● **Work item**
Every line below should come back exactly as written, though the pictures stay out.

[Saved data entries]
________________________________________

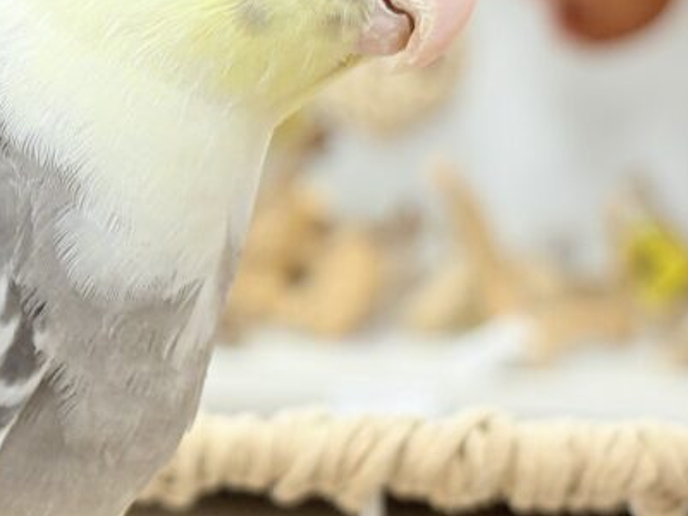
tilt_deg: -6.7
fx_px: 3101
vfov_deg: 9.5
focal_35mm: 156
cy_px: 71
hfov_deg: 12.6
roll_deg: +0.6
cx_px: 163
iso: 50
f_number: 1.6
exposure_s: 1/50
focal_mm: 5.96
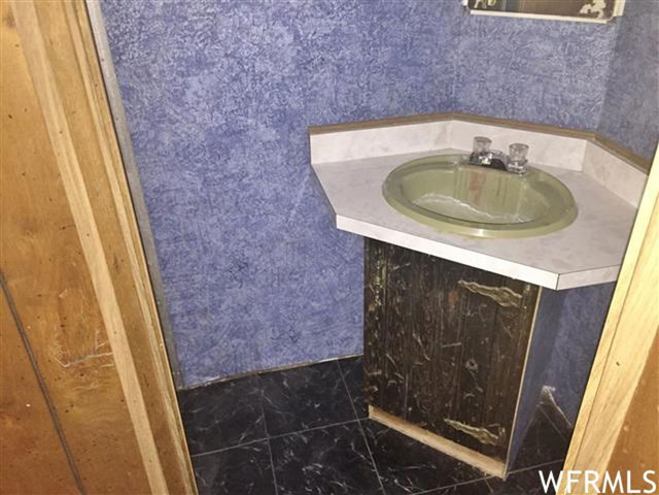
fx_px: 552
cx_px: 330
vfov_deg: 48.2
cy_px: 248
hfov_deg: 61.7
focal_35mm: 29
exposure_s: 1/16
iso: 250
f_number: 2.2
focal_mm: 4.15
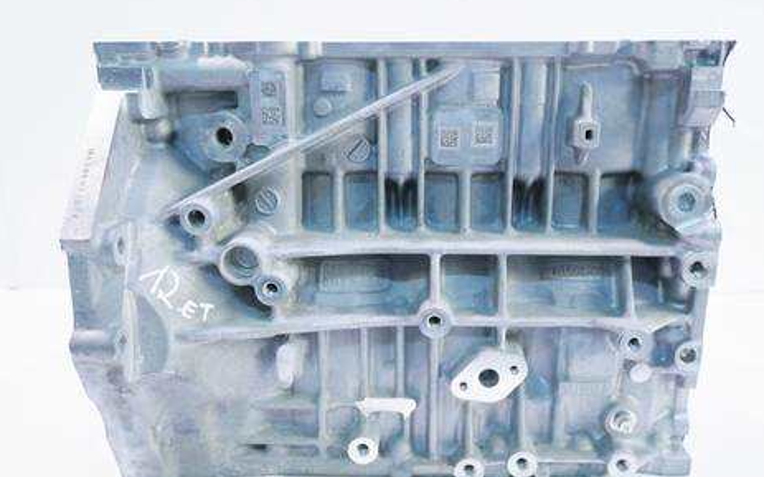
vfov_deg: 38.2
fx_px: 687
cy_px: 272
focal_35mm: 33
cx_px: 393
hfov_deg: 58.2
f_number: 3.8
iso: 640
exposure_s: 1/60
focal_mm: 15
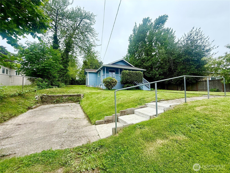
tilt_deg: +3.2
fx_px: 93
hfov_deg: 102.1
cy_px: 86
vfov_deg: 85.7
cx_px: 115
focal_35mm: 14
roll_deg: +0.7
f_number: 2.2
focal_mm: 2.22
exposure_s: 1/751
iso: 64
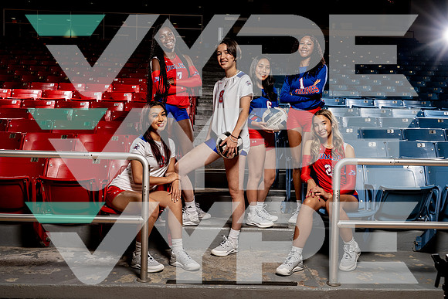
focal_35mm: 35
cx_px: 224
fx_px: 436
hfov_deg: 54.4
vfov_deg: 37.9
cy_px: 150
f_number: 8
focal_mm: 35
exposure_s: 1/250
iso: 640
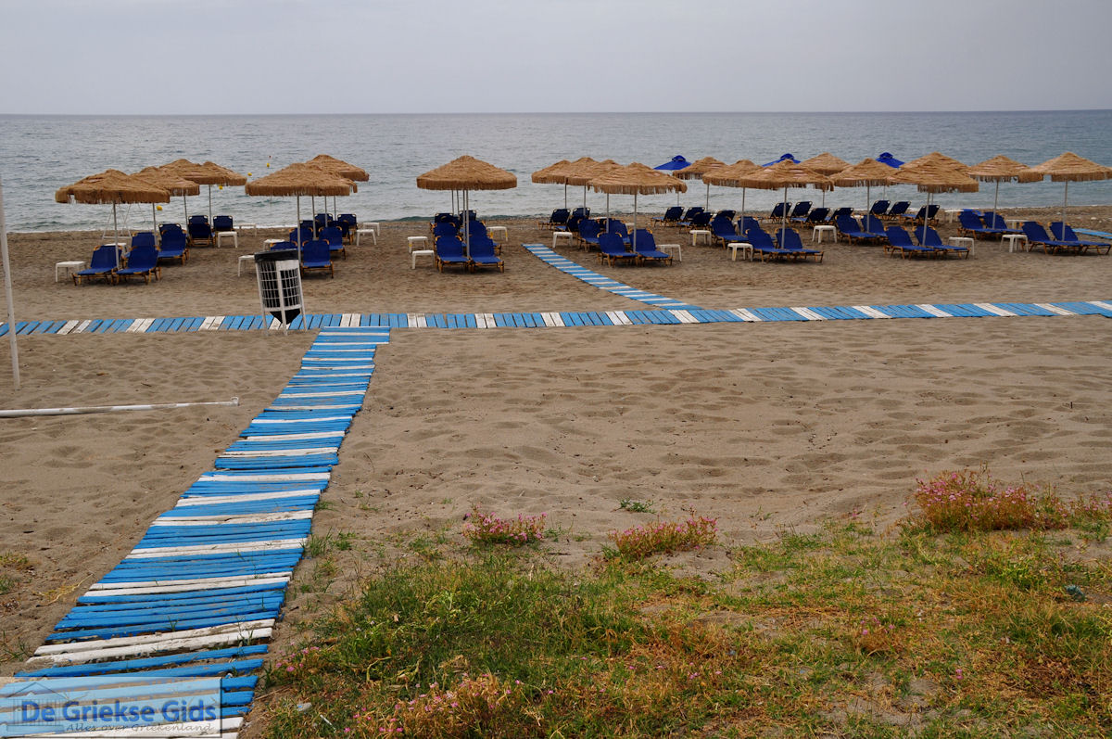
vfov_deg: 35.4
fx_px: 1157
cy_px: 370
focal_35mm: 38
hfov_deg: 51.3
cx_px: 556
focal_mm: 25
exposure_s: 1/320
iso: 200
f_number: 10
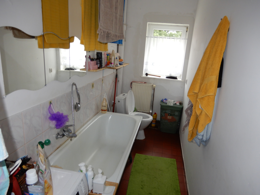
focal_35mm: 24
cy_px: 98
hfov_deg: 71.6
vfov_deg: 56.8
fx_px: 180
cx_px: 130
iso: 110
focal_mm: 4.3
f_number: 3.4
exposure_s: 1/30
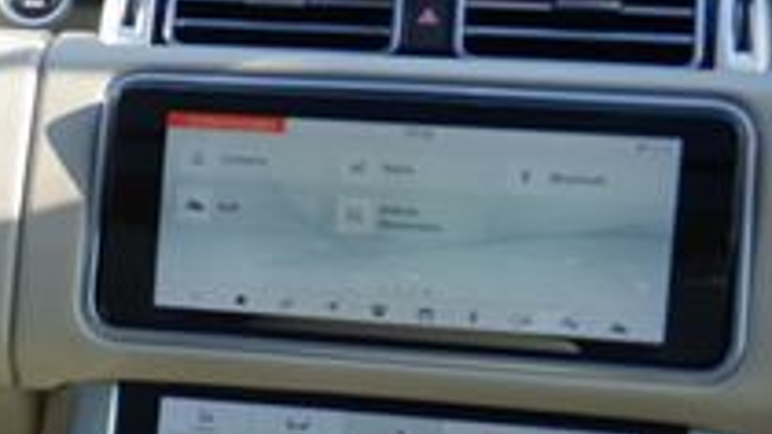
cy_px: 331
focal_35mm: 120
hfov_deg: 16.7
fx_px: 2448
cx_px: -287
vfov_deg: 10.1
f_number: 4.5
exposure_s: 1/160
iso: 125
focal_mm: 25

________________________________________

● **Task result**
tilt_deg: -6.7
fx_px: 3101
vfov_deg: 9.5
focal_35mm: 156
cy_px: 71
hfov_deg: 12.6
roll_deg: +0.6
cx_px: 163
iso: 50
f_number: 1.6
exposure_s: 1/50
focal_mm: 5.96
fx_px: 552
cx_px: 330
vfov_deg: 48.2
cy_px: 248
hfov_deg: 61.7
focal_35mm: 29
exposure_s: 1/16
iso: 250
f_number: 2.2
focal_mm: 4.15
vfov_deg: 38.2
fx_px: 687
cy_px: 272
focal_35mm: 33
cx_px: 393
hfov_deg: 58.2
f_number: 3.8
iso: 640
exposure_s: 1/60
focal_mm: 15
tilt_deg: +3.2
fx_px: 93
hfov_deg: 102.1
cy_px: 86
vfov_deg: 85.7
cx_px: 115
focal_35mm: 14
roll_deg: +0.7
f_number: 2.2
focal_mm: 2.22
exposure_s: 1/751
iso: 64
focal_35mm: 35
cx_px: 224
fx_px: 436
hfov_deg: 54.4
vfov_deg: 37.9
cy_px: 150
f_number: 8
focal_mm: 35
exposure_s: 1/250
iso: 640
vfov_deg: 35.4
fx_px: 1157
cy_px: 370
focal_35mm: 38
hfov_deg: 51.3
cx_px: 556
focal_mm: 25
exposure_s: 1/320
iso: 200
f_number: 10
focal_35mm: 24
cy_px: 98
hfov_deg: 71.6
vfov_deg: 56.8
fx_px: 180
cx_px: 130
iso: 110
focal_mm: 4.3
f_number: 3.4
exposure_s: 1/30
cy_px: 331
focal_35mm: 120
hfov_deg: 16.7
fx_px: 2448
cx_px: -287
vfov_deg: 10.1
f_number: 4.5
exposure_s: 1/160
iso: 125
focal_mm: 25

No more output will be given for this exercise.